Task: Without the images, output every record exactly as it appears.
◇ ◇ ◇ ◇ ◇
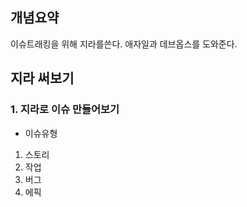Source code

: ## 개념요약
이슈트래킹을 위해 지라를쓴다.
애자일과 데브옵스를 도와준다.

## 지라 써보기
### 1. 지라로 이슈 만들어보기
- 이슈유형 
1. 스토리
2. 작업
3. 버그
4. 에픽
◇ ◇ ◇ ◇ ◇
Result for this exercise:
Source code

: ## 개념요약
이슈트래킹을 위해 지라를쓴다.
애자일과 데브옵스를 도와준다.

## 지라 써보기
### 1. 지라로 이슈 만들어보기
- 이슈유형 
1. 스토리
2. 작업
3. 버그
4. 에픽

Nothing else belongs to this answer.